The following scenario illustrates how the EMSN caps work. The scenario assumes that the patient has already reached their EMSN threshold and is therefore eligible to receive EMSN benefits.

    Item 16500, an antenatal attendance has an MBS Fee of $47.15, an out-of-hospital MBS rebate of $40.10 and an EMSN benefit cap of $32.95.

    Example 1:

    If the doctor charges $70.00 for the service, the patient’s out-of-pocket cost before EMSN benefits are paid is $29.90 (doctor’s fee minus the MBS rebate received). The EMSN benefit for this service is calculated to be $23.95 (80% of the patient’s out-of-pocket cost). As the calculated EMSN benefit is below the EMSN benefit cap amount of $32.95, the patient will receive the full $23.95 in EMSN benefits. As a result, the total cost incurred by the patient is $5.95.

    Example 2:

    If the doctor charges $90.00 for the service, the patient’s out-of-pocket cost before EMSN benefits are paid is $49.90 (doctor’s fee minus the MBS rebate received). The EMSN benefit for this service would be calculated to be $39.95 (80% of the out-of-pocket cost) however, as this item has an EMSN benefit cap, the patient will receive the cap amount of $32.95. As a result, the total cost incurred by the patient is $16.95.
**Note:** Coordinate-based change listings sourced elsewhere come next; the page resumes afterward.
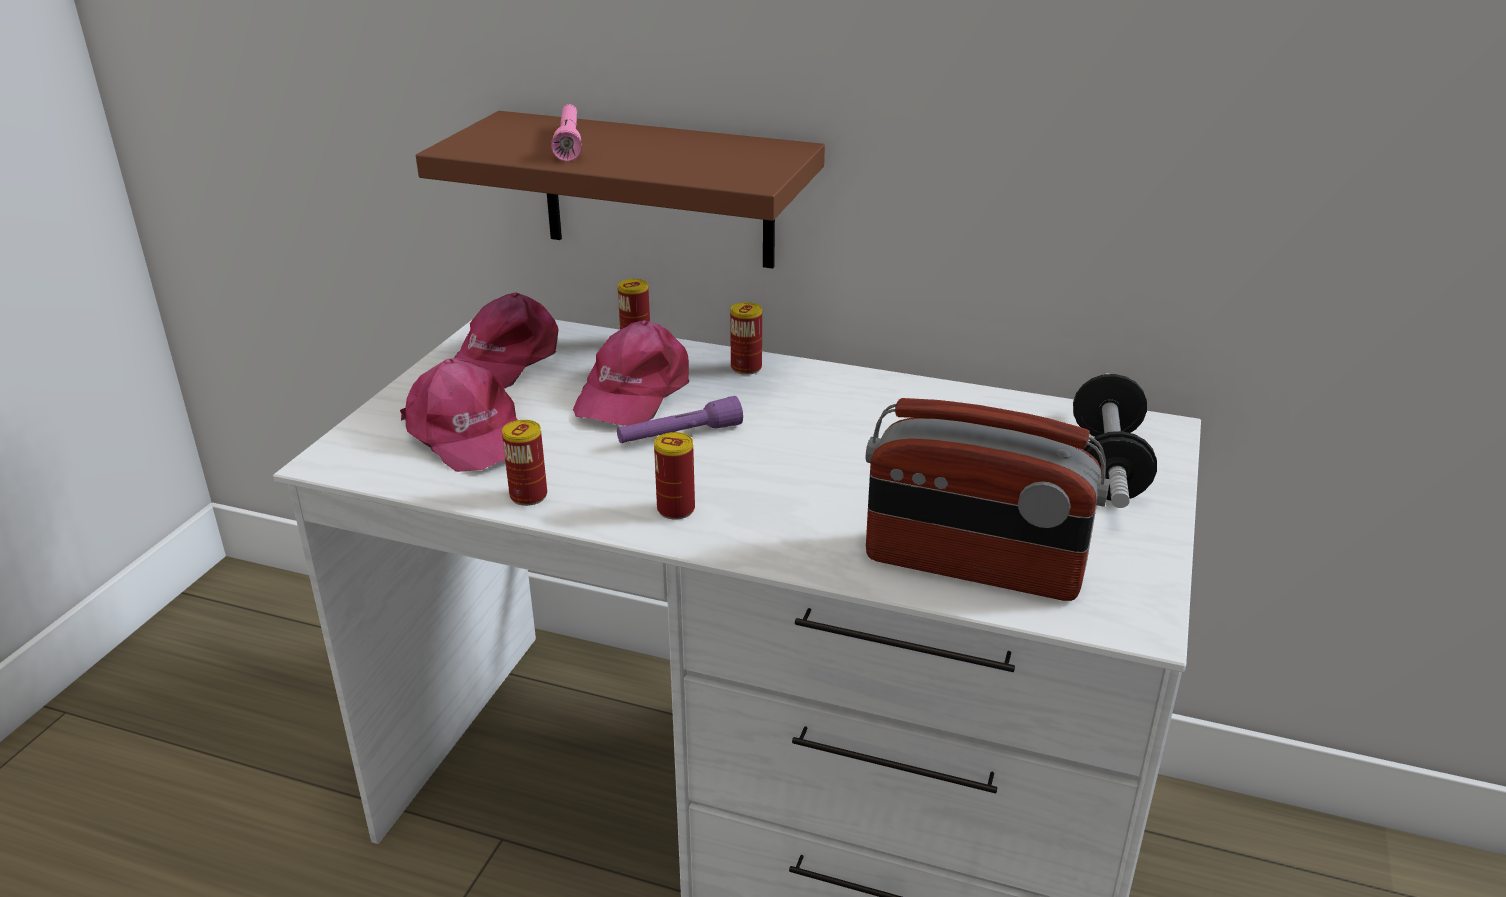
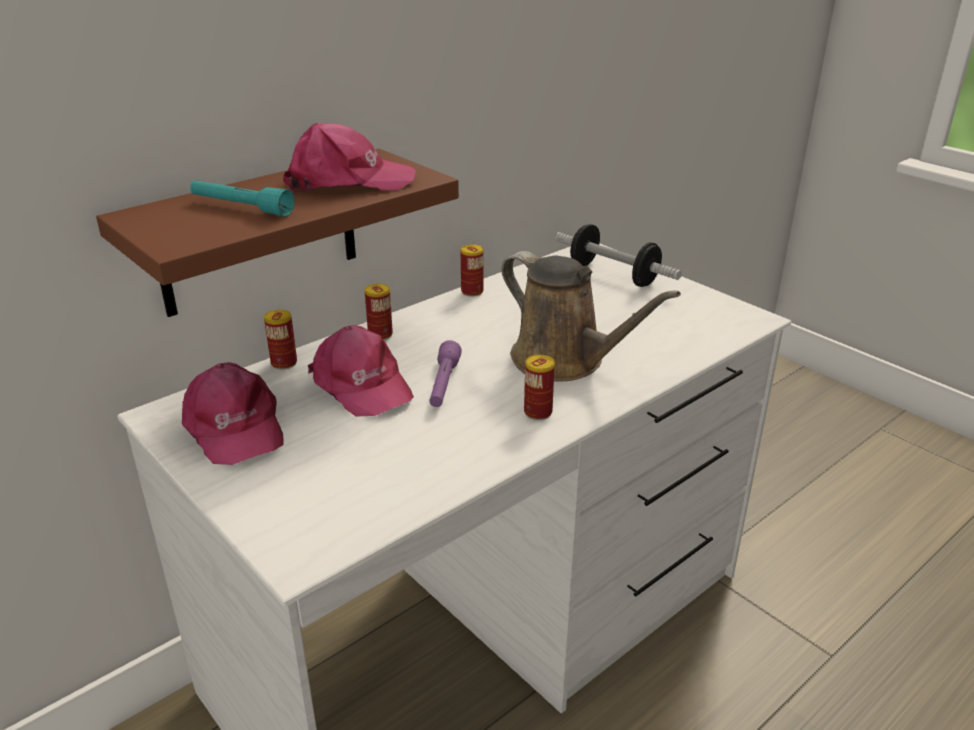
camera: 60 degrees left, 0 degrees up
pink cap [400,358,518,472] -> pink cap moved to [283,123,416,192]
can [502,420,547,506] -> can moved to [461,244,484,296]
pink flashlight [551,104,582,162] -> turquoise flashlight [190,180,294,217]
radio [865,398,1110,601] -> none
none -> brown watering can [501,251,681,382]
    The EMSN benefit caps only apply to out-of-hospital services, as EMSN benefits are only paid for out-of-hospital services. The EMSN benefit caps do not impact on the amount patients receive through their private health insurance.
The full list of MBS items is available online on this website. Use the search function of the website to find any Medicare item and its associated MBS fees and rebates. If an item has an EMSN benefit cap, it will appear in the item description.

Further information


For more information visit the Medicare website or contact the Department of Human Services - Medicare:
Medicare
GPO Box 9822
in your capital city
Phone: 132 011 (local call rate) 24 hours 7 days a week.
Email: medicare@medicareaustralia.gov.au
Further background on the EMSN is also available of the Department of Health website.

Items with an EMSN benefit cap


There are 568 MBS items with an EMSN benefit cap. To see if a medical service has an EMSN cap, search for the item number on this website.